Investment advice — what to do:

  • Trim concentration risk: most investors are over-exposed to semis/AI passively via the S&P.
  • Add to energy on weakness; the fundamental setup is intact.
  • Be cautious on geopolitical-driven defense narratives — the price action says the trade is tired.
  • Don’t chase the meltup, but don’t fight it either. Diversify into energy, materials, natural resources, alternatives.
  • Wait for software signal: differentiation among names + first “tech-ex-software” ETF launches.

Chapter Summaries

  1. Setup: a year-over-year déjà vu — Last year’s Feb-Apr swoon and rally pattern played out almost identically in 2026 (war-driven swoon March, full recovery + new highs by late April).

  2. Why the recovery happened so fast — Drawdown wasn’t deep enough (~8-9%) to be a regime change. Embrace was much quicker than 2024 — equity ETF inflows doubled to ~$7B/day in April vs. $3B/day in March.

  3. Gold as the surprise — Acted like a semiconductor stock, not a safe haven. January was “mental mania” with $100B+ in single-day ETF volume. Gold sold off through the war. The story has changed — be open to it. Industrial metals (copper, aluminum) acting better.

  4. Tech is no longer monolithic — Semis at 17% of S&P (50% of info tech). Software at 7-8%, down from teens. Software is generational-oversold but not actionable until semis crack.

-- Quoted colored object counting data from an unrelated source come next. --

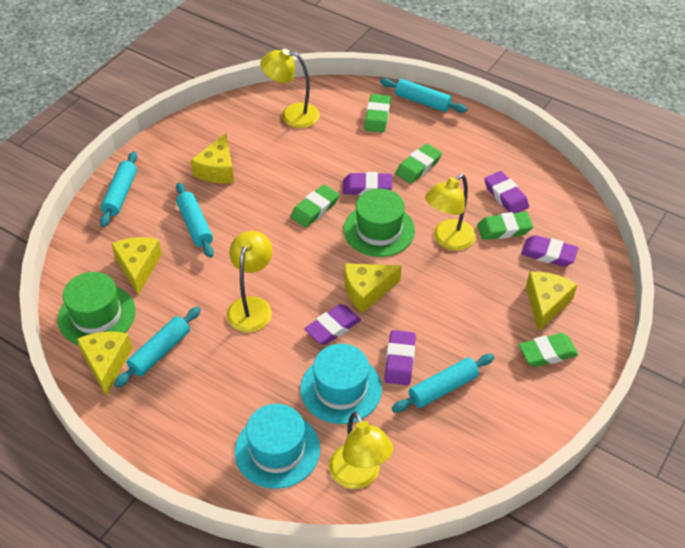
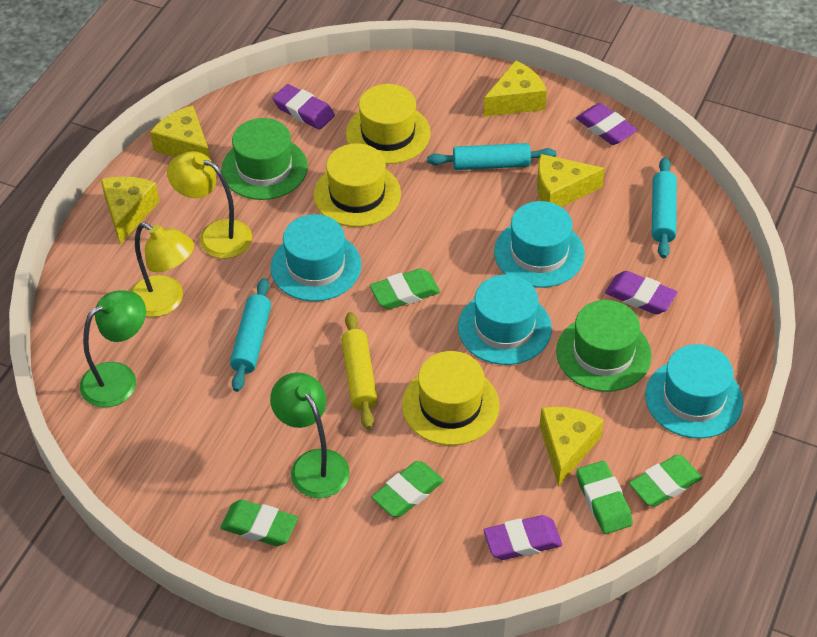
green lamp: none = 0 -> [80,291,146,407] [270,372,350,498] = 2
purple eraser: [304,304,361,345] [343,172,392,195] [384,330,416,385] [484,171,529,213] [521,235,578,267] = 5 -> [273,84,335,130] [484,515,562,560] [576,103,637,145] [605,271,677,314] = 4
turquoise hat: [235,404,320,489] [300,344,382,424] = 2 -> [271,214,361,301] [458,275,552,365] [494,201,585,288] [645,344,743,439] = 4
turquoise rolling pin: [100,151,137,227] [114,307,201,388] [176,183,214,258] [380,78,467,113] [392,354,494,413] = 5 -> [230,278,271,392] [427,143,556,170] [652,157,677,258] = 3
yellow hat: none = 0 -> [313,143,401,227] [346,84,431,164] [402,351,499,445] = 3
yellow lamp: [227,231,273,332] [260,49,320,128] [329,412,393,489] [425,174,476,251] = 4 -> [131,223,194,317] [167,151,252,258] = 2
yellow rolling pin: none = 0 -> [341,312,377,429] = 1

  5. Software dynamics in detail — ServiceNow’s 22% beat got a 14% drawdown. Tops happen on good news; bottoms happen on bad news. Adobe at 40-year trend line. Hedge fund clients now using software as a relative-short basket.

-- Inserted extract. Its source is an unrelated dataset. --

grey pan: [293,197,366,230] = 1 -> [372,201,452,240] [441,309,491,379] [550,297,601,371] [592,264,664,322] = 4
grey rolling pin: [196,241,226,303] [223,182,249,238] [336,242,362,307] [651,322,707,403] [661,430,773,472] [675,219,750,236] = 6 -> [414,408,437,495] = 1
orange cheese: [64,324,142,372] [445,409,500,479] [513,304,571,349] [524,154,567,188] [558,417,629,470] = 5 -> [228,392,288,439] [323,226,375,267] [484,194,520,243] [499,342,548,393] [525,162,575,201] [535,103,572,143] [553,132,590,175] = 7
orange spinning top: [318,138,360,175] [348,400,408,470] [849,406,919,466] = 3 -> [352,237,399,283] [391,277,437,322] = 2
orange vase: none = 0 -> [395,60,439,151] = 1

  6. Payments emerging as relative shorts — V, MA, AXP making relative new lows; AmEx’s tremendous Q couldn’t lift the stock.

  7. Financials & private credit — Citi as canary; Jane Fraser executing well. No credit deterioration in big-bank books. Apollo (APO) acts better — least software exposure (~5%) of the PE complex.

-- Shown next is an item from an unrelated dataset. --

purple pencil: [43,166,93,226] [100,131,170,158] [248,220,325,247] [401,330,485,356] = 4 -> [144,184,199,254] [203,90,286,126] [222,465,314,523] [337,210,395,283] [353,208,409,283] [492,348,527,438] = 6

  8. Wars vs. financial events — Geopolitical events rarely have durable market impact (WWII peaked after the war; Iraq 2003 was a low). Financial events do. Watch private-credit-to-bank contagion.

  9. What’s not working — Healthcare under-whelming; consumer staples can’t take leadership; insurers struggling; defense contractors (especially European RHM, BAE) breaking down despite the macro setup.

  10. Industrials & the GE Vernova story — Power/AI-adjacent industrials leading. Only three global gas-turbine makers. Transports breaking out — hard to make recession your base case.

  11. Energy — Turned up September 2025; not war-driven. Now oversold in a good uptrend; Verrone increasing exposure.

  12. Final message: razor-odds of a melt-up; diversify — IPO calendar (SpaceX, Anthropic, OpenAI) symbolically precedes meltup tops. Diversify away from semi-concentration into energy, materials, natural resources, alternatives.